It's hard for me to respond any more because I feel like a lot of what I say is being ignored.
WebGL is basically a thin layer over OpenGL: even from a HTML5 game, it makes almost identical use of OpenGL and the GPU as a native app. Many complaints we see about performance are in fact bottlenecked on the GPU, so a native app would perform identically. Native apps can improve CPU-side performance, but it needs measurements to prove it, and then there's still a lot of scope to improve the events or engine. And yet people write the most extraordinarily critical posts saying we should drop everything and make native exporters, without addressing this point. I could perhaps consider and discuss the matter if it was about CPU performance and how the overhead of the Javascript language is too much, but the impression I get is this is rarely the problem with real games. Even if it is a big problem which I've missed, there are other good alternatives, like writing the core engine in asm.js. So when people demand native exporters while ignoring these points, I am not at all persuaded in the slightest.
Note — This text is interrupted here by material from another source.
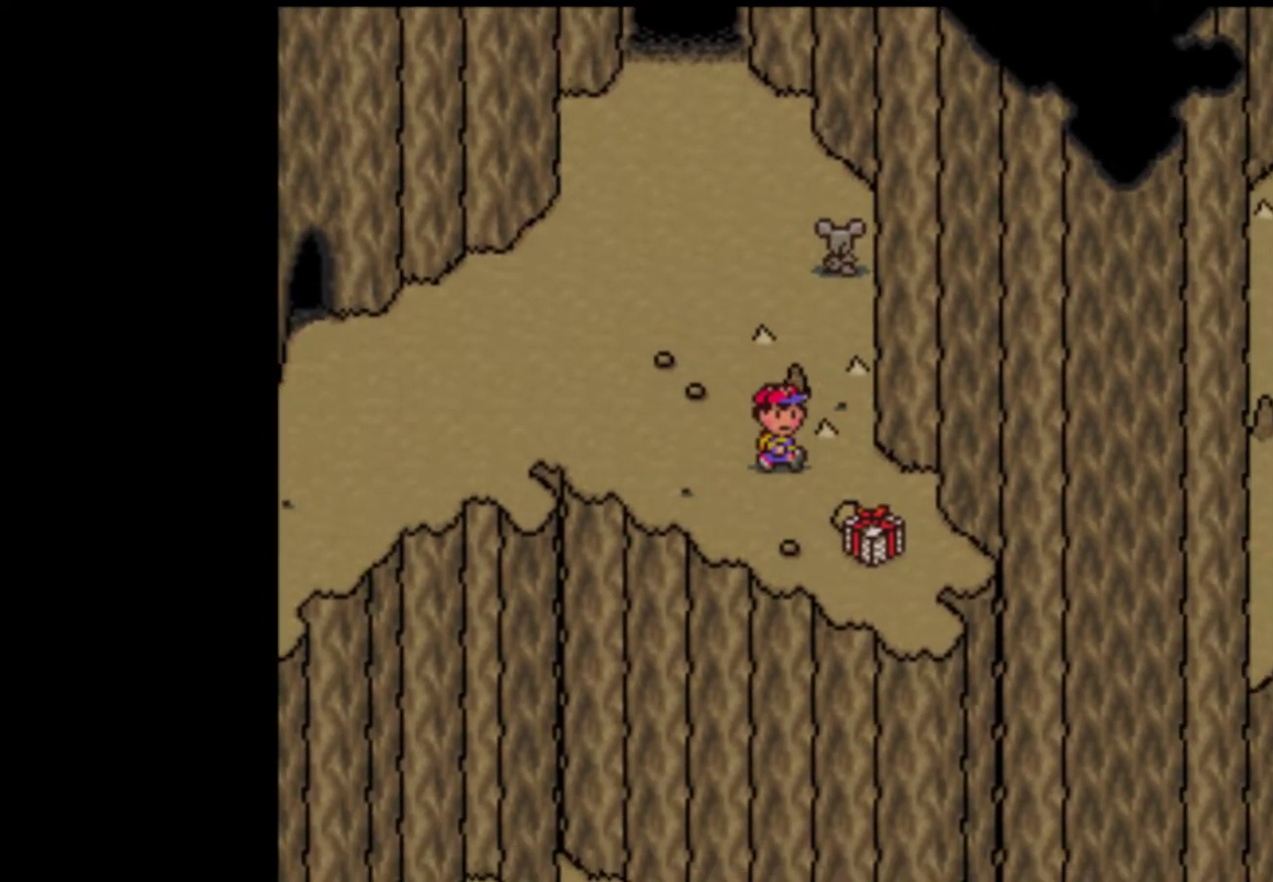
{"dt_ms": 500, "buttons": ["DPAD_DOWN", "DPAD_RIGHT"], "events": []}
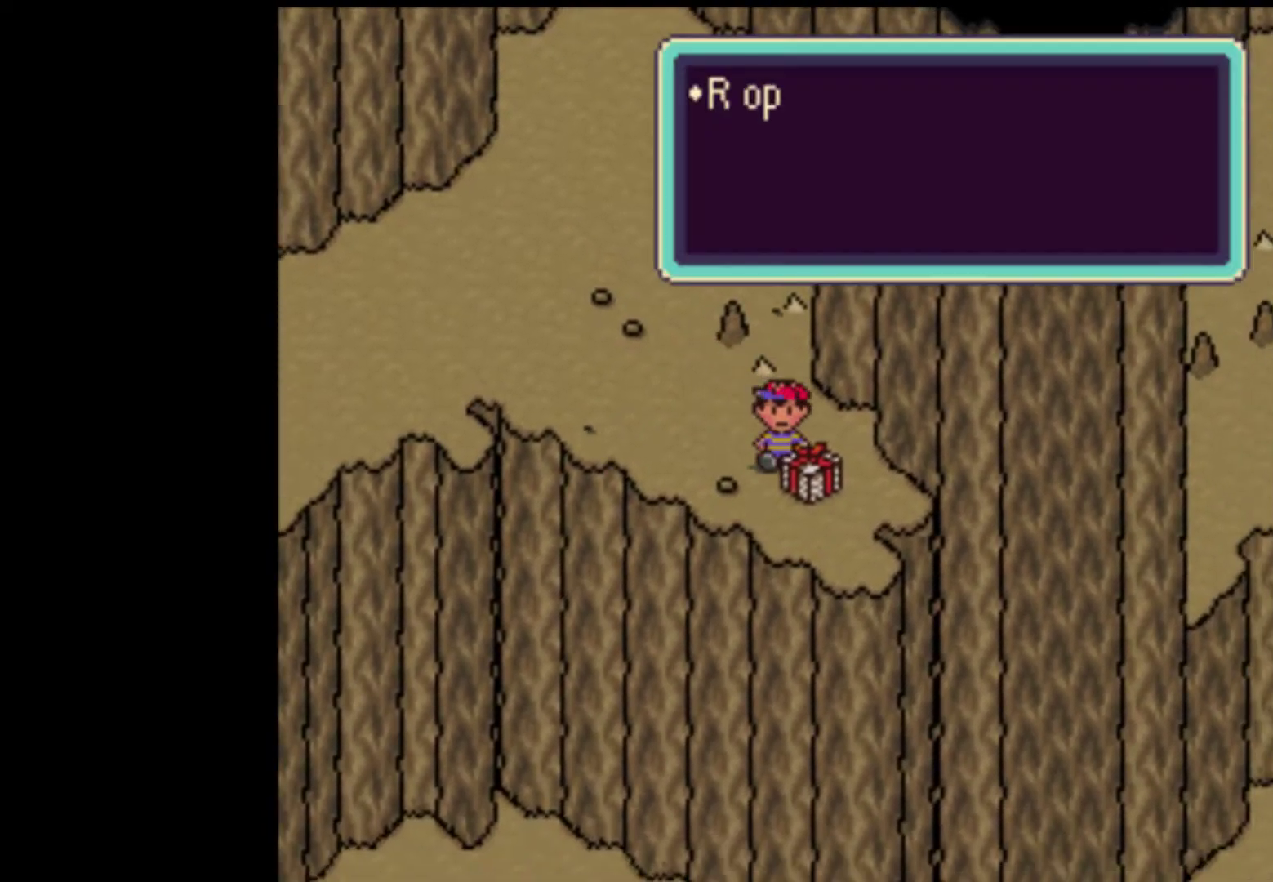
{"dt_ms": 500, "buttons": [], "events": [[17, "A", "down"], [17, "DPAD_RIGHT", "up"], [50, "DPAD_DOWN", "up"], [67, "A", "up"], [133, "A", "down"], [200, "A", "up"], [283, "A", "down"], [333, "A", "up"], [417, "A", "down"], [467, "A", "up"]]}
The thread then gets muddied with a bunch of other topics, like whether or not we'll support 3D, or random bug reports, or whether the latest beta release works. I don't think it's relevant here and it's confusing to throw this in to the mix, so I won't answer it here - start a new thread if you want to discuss them (and on the topic of 3D, I recommend spending a fair bit of time searching the forum first so you don't repeat what has been asked several times before).
Now, I know Chrome kind of sucks right now, and people are sick of the "wait and see" point of view. But the fact is it was working very well fairly recently, which I think proves that there is no fundamental issue with the Construct 2 engine or HTML5 itself in general: it's Chrome that is letting us down right now. I am very frustrated by this, as are a lot of you. However we don't face any good options right now. Given I don't believe there is anything fundamentally wrong with our engine, other browsers work well, HTML5 is always improving, and Google are aware of and actively working on fixing the issues, it seems to me to be short sighted to use this as a reason to ditch an already highly developed and effective engine which has been in active development for years, then start again from zero with a bunch of other technologies. I am especially skeptical of people who then recommend we use other third party technologies to make our engine cross-platform; what makes you think there won't be issues with them that screw up games as well? Or the other alternative is to hand-code our own cross-platform engine, which is a huge amount of work and ongoing maintenance. We would have little time to spare for the editor if we took that on, and meanwhile other users (and even some in this thread) are demanding further improvements to the editor itself as well. Things may suck right now, but I don't see any better options, and I still think HTML5 has a very bright future.
Also, believe it or not, the feedback we got from users when we supported exporting to CocoonJS (Canvas+) was even worse than the feedback in this thread, so I really can't see it helping to bring it back! Maybe it was a different set of users, but still, we really had an awful time with it and I got the message *loud and clear* that it wasn't good enough, hence our move to Crosswalk. FWIW, Intel are working on patching the OpenSSL issue with Crosswalk 7, so there should be a viable fallback to a working version to help mitigate Crosswalk problems in the short term. (The OpenSSL issue really made this worse than it needed to be - bad luck I guess.)
I spend a lot of time thinking about threads like this and our options to deal with the kinds of issue raises, but on a lot of fronts I don't think people are giving fair consideration to the entire topic (e.g. how a native engine won't speed up GPU-bottlenecked games). I keep putting the same points over and over, and I don't see many people really taking it on board, they just keep posting the same views again without addressing those points. I don't know what to do about that. I don't want to stop replying to people's posts - I expect to be criticized for poor customer service/ignoring customers if I do. But I wonder if there's any way of trying to move the conversation onwards instead of going in circles?